Save this file locally. In this file are rows of 7 numbers, and what they mean are described below:
; A RawInput is a (list String String String String String String String) ; and represents the x1, y1, z1, x2, y2, z2, and confidence level of a line in 3d space ; A NumericInput is a (list Number Number Number Number Number Number [0, 1]) ; and represents the x1, y1, z1, x2, y2, z2, and confidence level in the accuracy of the data ; raw->numeric : RawInput -> NumericInput ; Convert raw input to numeric input (check-expect (raw->numeric (list "0" "1" "2" "3" "4" "5" ".4")) (list 0 1 2 3 4 5 0.4)) (define (raw->numeric raw) (map string->number raw)) ; read-in-segments : String -> [List-of NumericInput] ; Read in the line segments contained in s and map to numeric input (define (read-in-segments s) (read-csv-file/rows s raw->numeric))

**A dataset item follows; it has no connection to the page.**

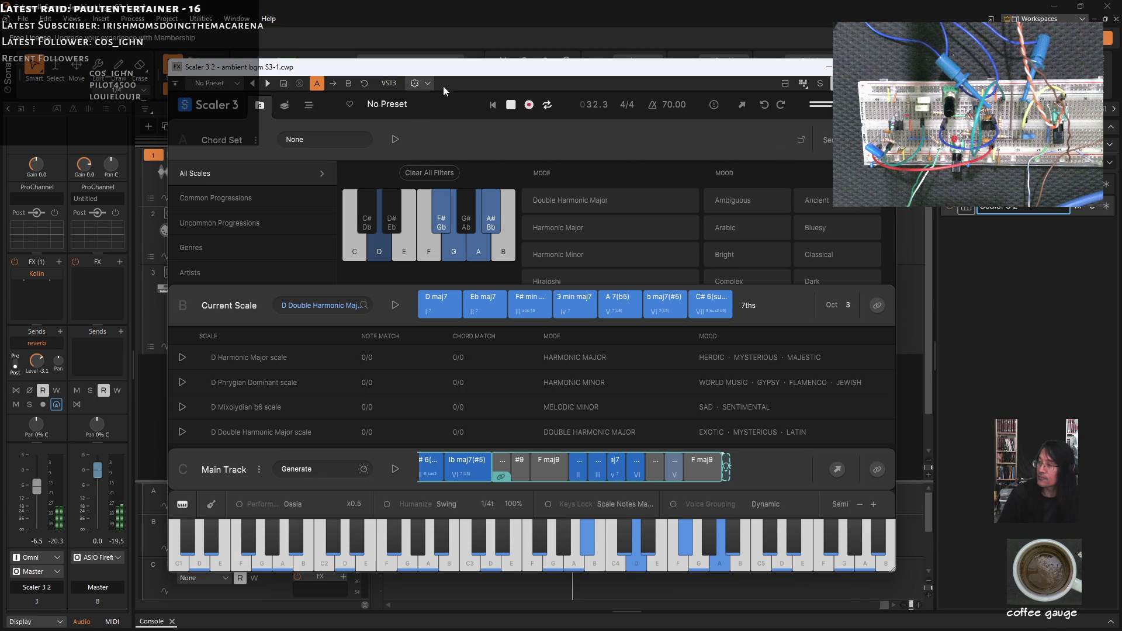
# Step: Shift the Scaler 3 window up and to the right, uncovering Cakewalk's track list
pyautogui.moveTo(446, 73); pyautogui.dragTo(445, 56)
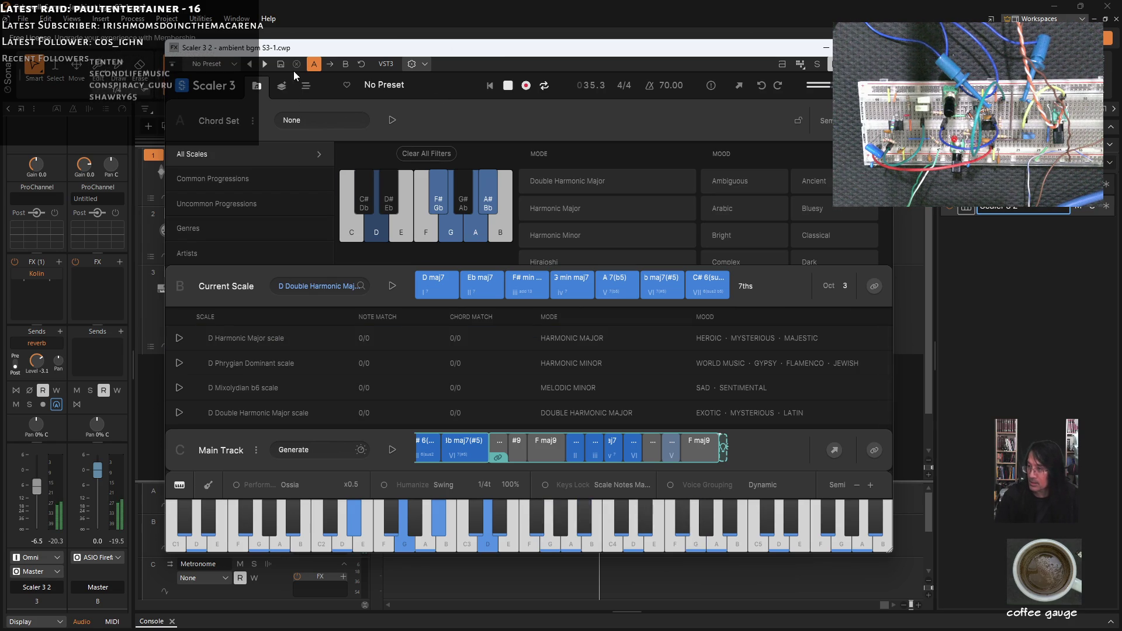
pyautogui.moveTo(294, 47); pyautogui.dragTo(574, 88)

All of the line segments are guaranteed to have non-0 length (the first three values will never be equal to the second three values) and all of the line segments are unique.
Exercise 5 Design a function which filters a [List-of NumericInput] and returns only those which have a confidence level of 0.2 or higher.
Exercise 6 Design a structured data definition LineSegment, which is two points in 3d space. You do not need to provide templates or examples, but they will come in handy if you do.
Exercise 7 Design a function which converts a NumericInput into a LineSegment.
Exercise 8 Design a function which "flips" a LineSegment by swapping its two points. Note that this still represents the same line segment.
Exercise 9 Design a function attached-at-first-point? that accepts two LineSegments and determines if they have the same first point. Note that this should not return #true for two LineSegments with the same second point; only those that match in the first point should return #true.
Exercise 10 Design a function bin-linesegs which accepts a [List-of LineSegment] and bins them by their first point. Note that since LineSegments can connect at either end, the [List-of LineSegment] you should give to bin is the passed-in [List-of LineSegment] appended to a copy of this list with all of its LineSegments "flipped."
Exercise 11 Design a function which, given a [List-of X], computes the number of pairs of elements. Recall from math class that a list of size N can generate N*(N-1)/2 pairs.
Exercise 12 Design a function which, given a [List-of LineSegment], bins them, counts the pairs in each bin, and returns the sum of all the number of pairs in all the bins.
Exercise 13 Use your above functions to define the constant NUMBER-OF-PAIRS, which tells us how many pairs of line segments found in the original file share a point (whose confidence level is 0.2 or more).
Note that this computation will likely take a minute or two to run. In future classes you will learn both techniques to analyze why this is the case and how to make it run faster.